Key highlights from University of Wisconsin researchers include:

• Patients who have symptoms of depression and apathy in mid- and late-life are at an increased risk for developing dementia and Mild Cognitive Impairment, a condition that affects memory and thinking skills, according to work done by Dr. Mary Wyman, a clinical psychologist with the University of Wisconsin School of Medicine and Public Health. These findings will help doctors talk to their patients about brain health and reducing risk for Alzheimer’s disease. There is no cure for Alzheimer’s disease, placing increased importance on prevention and minimizing risk factors.

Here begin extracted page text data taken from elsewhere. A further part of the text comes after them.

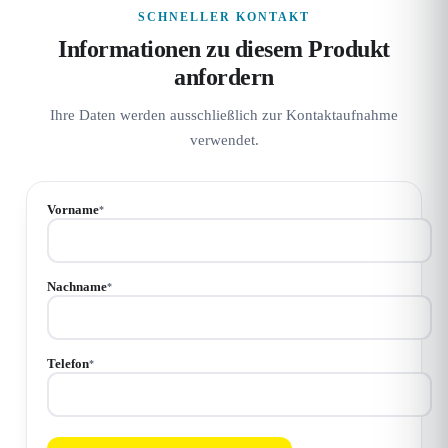
SCHNELLER KONTAKT
Informationen zu diesem Produkt
anfordern
Ihre Daten werden ausschließlich zur Kontaktaufnahme
verwendet.
Vorname
*
Nachname
*
Telefon
*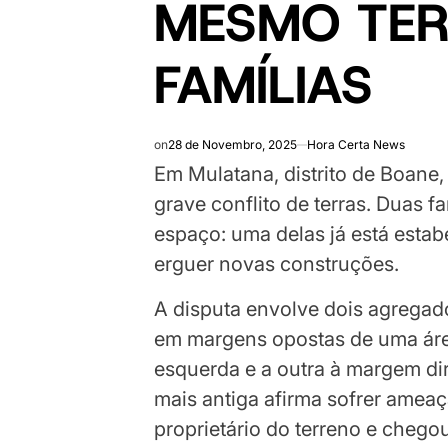
MESMO TER
FAMÍLIAS
on
28 de Novembro, 2025
Hora Certa News
Em Mulatana, distrito de Boane,
grave conflito de terras. Duas 
espaço: uma delas já está estab
erguer novas construções.
A disputa envolve dois agregado
em margens opostas de uma ár
esquerda e a outra à margem dire
mais antiga afirma sofrer ameaça
proprietário do terreno e chegou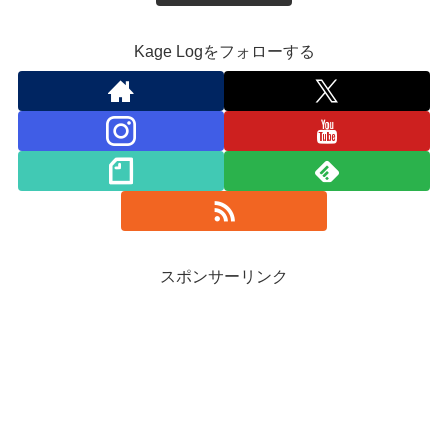
Kage Logをフォローする
スポンサーリンク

• Mild sleep-disordered breathing can result in decreased oxygen levels in the brain and shrinkage in the hippocampus (a part of the brain associated with both long-term and short-term memory), according to research done by Chase Taylor, research specialist with the Wisconsin Alzheimer’s Disease Research Center. Sleep apnea is associated with an increased risk for developing Alzheimer’s disease, but this work shows that less severe sleep disturbances in middle-aged adults may also affect brain health. Taylor’s research contributes to a body of science showing a link between poor sleep and Alzheimer’s disease, which may provide another reason for doctors to assess sleep disorders in their patients.
• Caregiver support interventions that involve meetings in caregivers’ homes make participation in support programs easier for African-American caregivers, according to Dr. Sheryl Coley, a research scientist with the Wisconsin Alzheimer’s Institute, who works to evaluate culturally tailored support programs to help reduce caregiver burden among African-Americans and help caregivers take care of themselves. People caring for family members with Alzheimer’s disease and other dementias often report struggles with depression, stressful family dynamics, and health concerns of their own; these caregiver stressors are more prevalent among African-Americans, a population that experiences Alzheimer’s disease at twice the rate as whites. The study is still in progress and her initial results also suggest other factors that influence caregivers’ ability to participate include: caregivers’ beliefs about getting help from outside sources, family dynamics between primary caregivers and other family members that share caregiving responsibilities, and the overall health of their relatives with dementia.
• Over the last three years, more than 600 individuals have participated in the Wisconsin Alzheimer’s Institute Dementia Diagnostic Clinic, with most rating the experiences as excellent. That results in an improvement in quality of care that patients around the state receive, according to Dr. Mora Pinzon, assistant researcher at the Wisconsin Alzheimer’s Institute and fellow with the Department of Population Health Sciences. The network was established in 1998 as a way to improve access to quality memory care in rural and underserved areas around Wisconsin. The institute shares quality clinical practices, educational resources, and research opportunities with the 35 clinics in its network. Over the last 12 years, clinic network professionals have evaluated 19,000 patients, helping to improve memory care access and diagnosis across the state.